Miss Catherine Cranston commissioned Mackintosh to design the façade, layout and decorations of her new tearoom at 217 Sauchiehall Street in 1903, following his successful participation in the decorations of her other tearooms in Argyle Street and Ingram Street a few years earlier. This time however Mackintosh was to have full control of the project and it resulted in one of his most celebrated schemes for his patron. 'Sauchiehall' means 'alley of willows' in Gaelic and so the basis of the decorative scheme was the willow tree. The Room de Luxe was possibly the most extravagant of the rooms that Mackintosh created and certainly his most important tearoom interior, which also proved to be its main attraction. It was positioned on the first floor at the front of the building, slightly above the level of the tea gallery at the rear, and featured a vaulted ceiling with a full-width, slightly curved bay window looking out onto Sauchiehall Street. Entrance to the room was by way of a magnificent set of double doors which featured leaded glass decoration, hinting at the colours and motifs to be found beyond.
Described at the time as "a fantasy for afternoon tea", the room was intimate and richly decorated and was unique in Mackintosh's oeuvre. The walls were painted white, with a frieze of coloured, mirrored and leaded glass panels on three sides.
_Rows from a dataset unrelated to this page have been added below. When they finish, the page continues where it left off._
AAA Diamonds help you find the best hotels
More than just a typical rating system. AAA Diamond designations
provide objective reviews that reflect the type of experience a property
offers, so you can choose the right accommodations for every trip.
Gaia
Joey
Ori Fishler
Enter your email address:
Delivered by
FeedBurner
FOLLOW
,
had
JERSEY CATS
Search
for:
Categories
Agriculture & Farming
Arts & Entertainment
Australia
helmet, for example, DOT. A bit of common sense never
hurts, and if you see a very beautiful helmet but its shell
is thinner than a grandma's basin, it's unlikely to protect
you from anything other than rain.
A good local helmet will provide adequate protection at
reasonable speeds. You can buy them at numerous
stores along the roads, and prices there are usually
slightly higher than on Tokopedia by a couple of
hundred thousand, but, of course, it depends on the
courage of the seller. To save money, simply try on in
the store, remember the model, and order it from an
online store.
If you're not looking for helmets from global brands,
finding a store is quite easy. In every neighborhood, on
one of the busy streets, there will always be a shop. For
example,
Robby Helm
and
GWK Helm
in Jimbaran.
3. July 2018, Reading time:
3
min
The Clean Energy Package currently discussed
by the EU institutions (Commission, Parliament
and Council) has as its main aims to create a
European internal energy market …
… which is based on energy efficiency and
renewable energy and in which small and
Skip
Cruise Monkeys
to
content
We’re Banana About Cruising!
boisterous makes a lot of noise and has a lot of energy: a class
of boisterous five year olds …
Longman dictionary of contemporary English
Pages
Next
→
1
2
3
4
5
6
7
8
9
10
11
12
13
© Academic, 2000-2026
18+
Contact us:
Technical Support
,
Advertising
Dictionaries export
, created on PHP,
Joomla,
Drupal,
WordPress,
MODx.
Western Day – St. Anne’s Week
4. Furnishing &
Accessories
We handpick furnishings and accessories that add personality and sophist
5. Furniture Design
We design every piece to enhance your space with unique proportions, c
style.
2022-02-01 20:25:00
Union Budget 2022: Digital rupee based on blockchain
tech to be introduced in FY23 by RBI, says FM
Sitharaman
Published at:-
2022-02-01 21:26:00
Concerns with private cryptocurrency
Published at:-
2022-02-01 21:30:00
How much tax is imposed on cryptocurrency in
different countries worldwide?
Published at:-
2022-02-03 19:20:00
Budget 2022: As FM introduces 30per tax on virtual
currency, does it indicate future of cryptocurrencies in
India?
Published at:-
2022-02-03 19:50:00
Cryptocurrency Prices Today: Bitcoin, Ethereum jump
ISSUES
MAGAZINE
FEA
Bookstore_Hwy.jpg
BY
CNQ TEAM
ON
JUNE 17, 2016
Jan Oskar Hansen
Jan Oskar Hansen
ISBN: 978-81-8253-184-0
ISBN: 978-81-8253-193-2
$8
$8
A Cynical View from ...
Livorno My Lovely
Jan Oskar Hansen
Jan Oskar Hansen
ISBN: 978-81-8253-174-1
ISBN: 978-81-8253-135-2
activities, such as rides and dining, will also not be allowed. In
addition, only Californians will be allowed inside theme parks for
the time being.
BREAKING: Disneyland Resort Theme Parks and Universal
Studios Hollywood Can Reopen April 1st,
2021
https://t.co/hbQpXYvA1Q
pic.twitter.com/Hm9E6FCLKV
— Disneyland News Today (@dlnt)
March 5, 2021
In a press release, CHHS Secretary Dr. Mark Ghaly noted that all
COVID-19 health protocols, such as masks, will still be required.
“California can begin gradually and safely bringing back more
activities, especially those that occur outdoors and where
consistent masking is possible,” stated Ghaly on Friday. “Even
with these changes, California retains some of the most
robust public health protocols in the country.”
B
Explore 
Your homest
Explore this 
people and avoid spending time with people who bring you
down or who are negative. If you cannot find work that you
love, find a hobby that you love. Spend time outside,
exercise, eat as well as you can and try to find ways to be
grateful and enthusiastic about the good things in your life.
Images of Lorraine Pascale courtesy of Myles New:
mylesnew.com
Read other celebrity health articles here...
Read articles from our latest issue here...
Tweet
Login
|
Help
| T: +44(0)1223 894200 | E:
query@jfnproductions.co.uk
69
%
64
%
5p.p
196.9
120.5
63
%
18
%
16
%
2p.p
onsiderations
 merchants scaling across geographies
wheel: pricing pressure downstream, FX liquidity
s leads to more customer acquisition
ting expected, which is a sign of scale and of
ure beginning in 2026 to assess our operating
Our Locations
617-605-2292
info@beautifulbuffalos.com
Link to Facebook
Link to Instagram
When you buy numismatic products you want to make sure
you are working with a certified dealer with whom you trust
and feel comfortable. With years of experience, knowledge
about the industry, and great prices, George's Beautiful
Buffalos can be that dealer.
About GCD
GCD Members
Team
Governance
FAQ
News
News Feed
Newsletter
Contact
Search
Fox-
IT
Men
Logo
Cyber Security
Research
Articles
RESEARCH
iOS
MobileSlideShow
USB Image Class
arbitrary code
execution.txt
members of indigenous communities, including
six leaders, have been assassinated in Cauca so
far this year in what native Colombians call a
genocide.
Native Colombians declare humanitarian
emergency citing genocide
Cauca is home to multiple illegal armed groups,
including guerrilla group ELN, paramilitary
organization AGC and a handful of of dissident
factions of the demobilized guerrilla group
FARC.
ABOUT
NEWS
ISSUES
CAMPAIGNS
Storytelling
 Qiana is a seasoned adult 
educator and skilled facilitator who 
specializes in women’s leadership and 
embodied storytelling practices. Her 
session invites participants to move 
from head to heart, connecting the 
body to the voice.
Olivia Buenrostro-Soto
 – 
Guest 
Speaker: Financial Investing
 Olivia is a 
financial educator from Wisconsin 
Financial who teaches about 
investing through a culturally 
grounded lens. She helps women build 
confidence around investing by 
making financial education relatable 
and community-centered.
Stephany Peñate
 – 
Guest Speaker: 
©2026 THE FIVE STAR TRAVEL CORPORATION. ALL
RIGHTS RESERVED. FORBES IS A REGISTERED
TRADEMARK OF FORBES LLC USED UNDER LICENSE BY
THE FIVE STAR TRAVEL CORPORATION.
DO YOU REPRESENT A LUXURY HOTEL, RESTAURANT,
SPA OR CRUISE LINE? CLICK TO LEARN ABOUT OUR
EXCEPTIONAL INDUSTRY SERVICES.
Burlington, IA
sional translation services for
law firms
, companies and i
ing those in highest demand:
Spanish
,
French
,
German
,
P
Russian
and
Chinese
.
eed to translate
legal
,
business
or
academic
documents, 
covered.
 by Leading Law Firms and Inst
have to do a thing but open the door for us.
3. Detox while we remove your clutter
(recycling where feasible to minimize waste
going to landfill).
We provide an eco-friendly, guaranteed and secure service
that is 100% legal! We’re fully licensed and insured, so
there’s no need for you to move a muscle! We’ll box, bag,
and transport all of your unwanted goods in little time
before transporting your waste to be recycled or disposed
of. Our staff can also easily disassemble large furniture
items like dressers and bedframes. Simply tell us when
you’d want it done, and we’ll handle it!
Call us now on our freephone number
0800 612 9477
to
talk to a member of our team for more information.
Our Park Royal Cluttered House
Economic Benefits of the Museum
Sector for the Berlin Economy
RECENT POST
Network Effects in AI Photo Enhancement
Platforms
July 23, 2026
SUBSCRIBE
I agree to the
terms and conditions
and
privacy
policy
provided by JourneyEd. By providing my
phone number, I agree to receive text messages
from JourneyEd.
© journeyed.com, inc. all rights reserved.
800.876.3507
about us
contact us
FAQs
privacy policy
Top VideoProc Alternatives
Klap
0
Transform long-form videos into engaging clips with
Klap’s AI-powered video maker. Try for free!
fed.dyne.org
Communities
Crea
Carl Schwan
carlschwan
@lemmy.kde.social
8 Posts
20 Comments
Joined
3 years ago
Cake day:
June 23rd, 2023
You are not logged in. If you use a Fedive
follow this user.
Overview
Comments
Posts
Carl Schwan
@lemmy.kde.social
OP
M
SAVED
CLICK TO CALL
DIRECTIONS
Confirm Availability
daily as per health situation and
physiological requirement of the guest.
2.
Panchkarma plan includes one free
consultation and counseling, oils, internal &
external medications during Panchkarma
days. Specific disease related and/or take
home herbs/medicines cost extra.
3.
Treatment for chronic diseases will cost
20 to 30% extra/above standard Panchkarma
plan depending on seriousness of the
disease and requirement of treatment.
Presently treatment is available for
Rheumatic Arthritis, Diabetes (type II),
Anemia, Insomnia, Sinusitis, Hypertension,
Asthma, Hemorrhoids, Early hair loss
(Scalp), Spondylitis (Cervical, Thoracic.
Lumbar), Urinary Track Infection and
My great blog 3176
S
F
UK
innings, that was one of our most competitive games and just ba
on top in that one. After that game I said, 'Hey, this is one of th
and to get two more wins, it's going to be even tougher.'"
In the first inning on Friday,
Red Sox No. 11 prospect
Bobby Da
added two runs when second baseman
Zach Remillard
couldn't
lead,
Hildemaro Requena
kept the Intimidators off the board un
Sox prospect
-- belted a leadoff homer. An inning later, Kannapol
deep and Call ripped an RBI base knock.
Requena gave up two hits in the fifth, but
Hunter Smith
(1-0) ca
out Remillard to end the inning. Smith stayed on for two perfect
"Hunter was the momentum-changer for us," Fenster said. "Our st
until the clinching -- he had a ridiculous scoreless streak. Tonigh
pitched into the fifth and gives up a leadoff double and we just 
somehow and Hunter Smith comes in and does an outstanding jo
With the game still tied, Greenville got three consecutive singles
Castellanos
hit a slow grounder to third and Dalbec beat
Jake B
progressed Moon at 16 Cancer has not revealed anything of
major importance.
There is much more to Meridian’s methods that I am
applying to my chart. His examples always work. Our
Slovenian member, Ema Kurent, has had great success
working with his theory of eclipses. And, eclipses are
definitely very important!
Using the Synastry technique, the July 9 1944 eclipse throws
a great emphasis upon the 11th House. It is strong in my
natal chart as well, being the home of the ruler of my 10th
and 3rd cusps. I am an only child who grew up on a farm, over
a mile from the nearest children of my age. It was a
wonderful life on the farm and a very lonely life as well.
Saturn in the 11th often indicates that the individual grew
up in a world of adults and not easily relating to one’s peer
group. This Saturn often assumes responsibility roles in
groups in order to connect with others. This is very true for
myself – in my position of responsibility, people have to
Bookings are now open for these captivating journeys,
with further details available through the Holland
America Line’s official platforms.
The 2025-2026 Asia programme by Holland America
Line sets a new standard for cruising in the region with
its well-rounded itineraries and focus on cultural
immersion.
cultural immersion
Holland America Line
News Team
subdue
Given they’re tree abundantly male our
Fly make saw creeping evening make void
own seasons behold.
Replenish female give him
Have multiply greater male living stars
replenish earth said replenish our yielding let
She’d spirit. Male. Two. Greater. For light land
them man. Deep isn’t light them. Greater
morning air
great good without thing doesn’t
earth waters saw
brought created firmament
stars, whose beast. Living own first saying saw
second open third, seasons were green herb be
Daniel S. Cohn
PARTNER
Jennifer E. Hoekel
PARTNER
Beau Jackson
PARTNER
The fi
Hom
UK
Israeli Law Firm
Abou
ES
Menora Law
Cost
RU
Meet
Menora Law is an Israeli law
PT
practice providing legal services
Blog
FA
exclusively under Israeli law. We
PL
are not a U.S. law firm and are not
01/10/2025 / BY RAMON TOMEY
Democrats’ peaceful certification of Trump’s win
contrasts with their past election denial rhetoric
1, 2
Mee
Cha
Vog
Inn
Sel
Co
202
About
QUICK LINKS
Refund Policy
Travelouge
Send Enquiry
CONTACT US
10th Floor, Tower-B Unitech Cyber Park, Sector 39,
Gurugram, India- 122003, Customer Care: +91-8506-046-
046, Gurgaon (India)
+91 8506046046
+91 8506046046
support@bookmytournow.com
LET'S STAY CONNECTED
The colour scheme of grey, purple and white featured a soft grey carpet, a silk-upholstered dado, chairs and settees upholstered in a rich purple, and silver- painted furniture. One side wall contained the fireplace and the wall opposite featured Margaret MacDonald's gesso panel 'O Ye, All Ye that Walk in Willow wood'. To each side of this panel were two hat, coat and stick stands, one of which is offered here. It is assumed that there were two further stands at the opposite side of the room flanking the fireplace, however there is no photographic evidence and they remain untraced. Like the other furniture in the room it was originally painted silver, perhaps a reflection of silvery bark of trees, and there are traces of the original silver paint evident under the surface. The geometric grid form of the stand is an extension of the form of the order desk chair on the ground floor, whose grid pattern back can be read as a simplified willow tree. For those customers prepared to pay the additional fees the extraordinary effect the room created must have transformed the taking of afternoon tea into a spiritual experience.
The pair of hallstands were purchased by the current owner's grandfather in the 1920s when the tearooms changed hands; one was given to the collection of Glasgow School of Art in 1964 and the example here has remained in the family by descent until now. The illustration of this hallstand in the Billcliffe book refers to the pair to the present lot now at Glasgow School of Art. The photograph shows the hallstand in a similar condition to this lot, painted black, although the School of Art example has now been stripped back and painted the original silver. The illustration of the interior shows the hallstands silver with the ironwork black and four drip trays fitted to the base; they also appear silver. Both the known examples now have these trays lacking.